We have developed a framework for initial investigation of equivariant convolutions and now want to evaluate how their performance can be further increased with larger model sizes and under different training regimes. This work plans to build onto previous highly impactful research on model design, such as the establishment of the EfficientNet architecture and the Chinchilla language model, to create a sound basis for the further consolidation of equivariant convolutions in the broader research landscape [2, 3]. The focus will be to thoroughly analyze and expand a framework for equivariant models already developed at our lab. This includes getting familiar with model architectures in general, the properties of equivariant convolutions and the intersection of the two. Our goal is to develop a methodological framework for equivariant model architectures that can be easily adapted to the properties of the used dataset and are able to beat state-of-the-art non-equivariant alternatives in standard and privacy-preserving deep learning settings [4].
Your qualifications:
We are looking for a highly motivated Master’s student in Computer Science, Physics, Engineering or Mathematics. You will establish a comprehensive pipeline in PyTorch or JAX to evaluate the properties of equivariant models on different benchmark datasets. You will be working at the institute for AI in Medicine, at the Privacy-Preserving and Trustworthy Machine Learning Group. Importantly, we aim to publish the results of this work, with you, in a follow up study at a high-impact deep learning conference or in an academic journal.
- Strong motivation and interest in deep learning and learning theory.
- Advanced programming skills in Python and a common DL framework (PyTorch, Tensorflow, JAX).

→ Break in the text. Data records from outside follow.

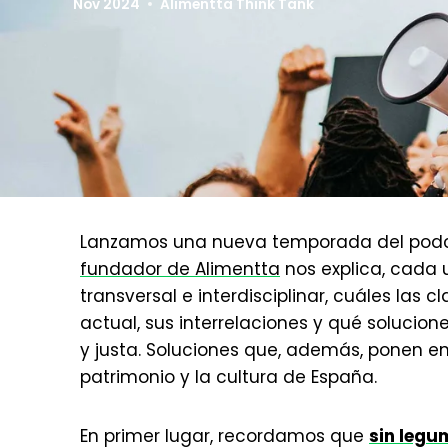
Nov 2024
Alimentta Think Tank
Lanzamos una nueva temporada del podc
fundador de Alimentta
nos explica, cada 
transversal e interdisciplinar, cuáles las 
actual, sus interrelaciones y qué solucion
y justa. Soluciones que, además, ponen en
patrimonio y la cultura de España.
En primer lugar, recordamos que
sin legu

- Independent working style with strong interest in teamwork and methodic research.
What we offer:
- An exciting state-of-the-art research project with many possibilities to bring in your own ideas.
- Close supervision and access to the necessary computer hardware.
- The chance to work in a team of highly qualified experts in image processing, computer vision and deep learning.
References
[1] Cohen and Welling (2016). Group Equivariant Convolutions. ICML 2016. [2] Tan and Le (2019). EfficientNet: Rethinking Model Scaling for Convolutional Neural Networks. ICML 2019. [3] Hoffmann et al. (2022). Training Compute-Optimal Large Language Models. ArXiv, abs/2203.15556. [4] Abadi et al. (2016). Deep Learning with Differential Privacy. ACM SIGSAC 2016.